Diana jumped on Jennifer’s response. “I know that one — if you know, you know — but how is that connected to the Denver Airport and a gargoyle?”
“I know what it means, too,” I said. “It’s related to all those theories like that the earth is flat, or the sun is hollow, or the moon is a projection—”
“I never got that one,” Mike said. “If it’s a projection, how come it shows up in paintings from long before projections ever existed, not to mention references and legends in all sorts of ancient civilizations?”
“That’s the only one you don’t get?” I asked.
Diana chuckled.
“All right, all right, I especially don’t get that one. Never understood the stuff about the Denver airport, either.”
“What stuff? That’s what I want to know. I’ll humbly acknowledge this hole in my regional lore if you please tell me what Hiram Poppinger was talking about.”
“That might be a task beyond any of us.” Diana ruined her solemn delivery with another chuckle.
“How much time do you have?” Mike asked. “It started with construction of the airport, which had setbacks and delays. Because that never happens, right? But some people said it was to make sure people worked over different periods so no one knew everything about what was being built.
“There are theories about the runways forming a swastika — but only if you ignore about half of them. And the story that the coordinates for its location were in a broadcast in Close Encounters of the Third Kind, except those coordinates are someplace else in Colorado. Plus, the one about inscriptions on the floor of the terminals being in a cabal’s secret language, when they’re in Navajo. ”
“All this just scratches the surface,” Jennifer said as an aside.
“The runways are important,” Mike continued, “because there are supposed to be really long secret ones under the regular ones that can be uncovered for huge planes to land when the need arises to rush the Satanic elites—”
“I had a feeling they’d show up in this,” I groaned.
“—to their underground bunkers. That need will arise when the elites spark the apocalypse. Jennifer, what did I forget?”
“Not just bunkers.” She didn’t miss a beat. “Those elites will go down into a six-story underground city with all the comforts of home. Unless the area underground is, instead, used to imprison those who tried to rebel against the rule—”
“Gotta have a Plan B,” Mike said.
“—of the Satanic elites. Plus, there’s the part about saying they built a ninety-mile drivable tunnel to NORAD at Cheyenne Mountain.”

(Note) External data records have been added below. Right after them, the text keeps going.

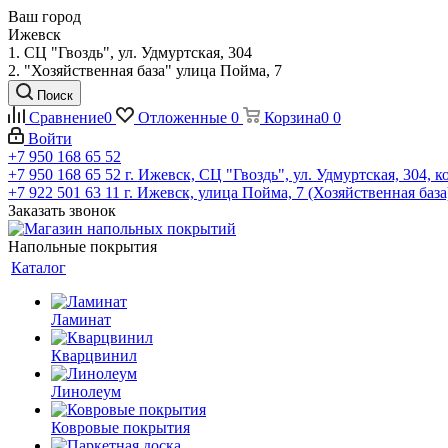
Ваш город
Ижевск
1. СЦ "Гвоздь", ул. Удмуртская, 304
2. "Хозяйственная база" улица Пойма, 7
Поиск
Сравнение
0
Отложенные
0
Корзина
0
0
Войти
+7 950 168 65 52
+7 950 168 65 52
г. Ижевск, СЦ "Гвоздь", ул. Удмуртская, 304, к
+7 922 501 63 11
г. Ижевск, улица Пойма, 7 (Хозяйственная база
Заказать звонок
Напольные покрытия
Каталог
Ламинат
Кварцвинил
Линолеум
Ковровые покрытия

“That would be impressive,” I said.
“Then there’s the art, from the blue horse out front to murals. It’s weird. Totally weird.” A short but emphatic art review by Jennifer.
“Is that where this gargoyle Mike mentioned comes in?”
“Oh, there’s not just one. There are two permanent ones in the baggage area with sculptures of suitcases as their bases. They’re supposed to bring good luck for getting your luggage. But—”
“They’re called Notre Denver, after the ones at Notre Dame in Paris,” he inserted, showing a disturbing level of knowledge about gargoyles.
“—the talking gargoyle Mike brings up all the time was supposed to be temporary. It was pretty popular,” Jennifer ended. “Most people want it back.”
“Not Hiram Poppinger, not considering what he told Elizabeth about Jardos using the airport being dangerous,” Diana said. “And it didn’t seem like he was talking about safety records.”
“Definitely not,” I confirmed.
“But that doesn’t tell us anything,” Jennifer complained. “It’s not like Jardos was killed or snatched out of Denver airport or any airport.”
“I wouldn’t say it doesn’t tell us anything,” I objected. “It tells us Hiram is prone to believing conspiracy theories, which means he is not a credible witness—”
“Like I said, nothing. We already knew he wasn’t credible.”
“—and that Jardos was not prone to believing conspiracy theories, which makes what we’re told about what he’s said more credible.”
After a beat of silence, Diana said, “Credible about what? Frank Jardos isn’t giving us any information.”
So much for my trying to find a bright side.
We agreed to a video call at lunchtime the next day.
“What are you going to do next?” Mike asked.
“Mrs. P.”
I explained about reading the manuscript, though Mike and Jennifer expressed skepticism that it would help.
Diana said nothing, but I suspected she agreed.
If it came to that, so did I.
But the less you have, the wider you cast your net. Sometimes back a century-plus.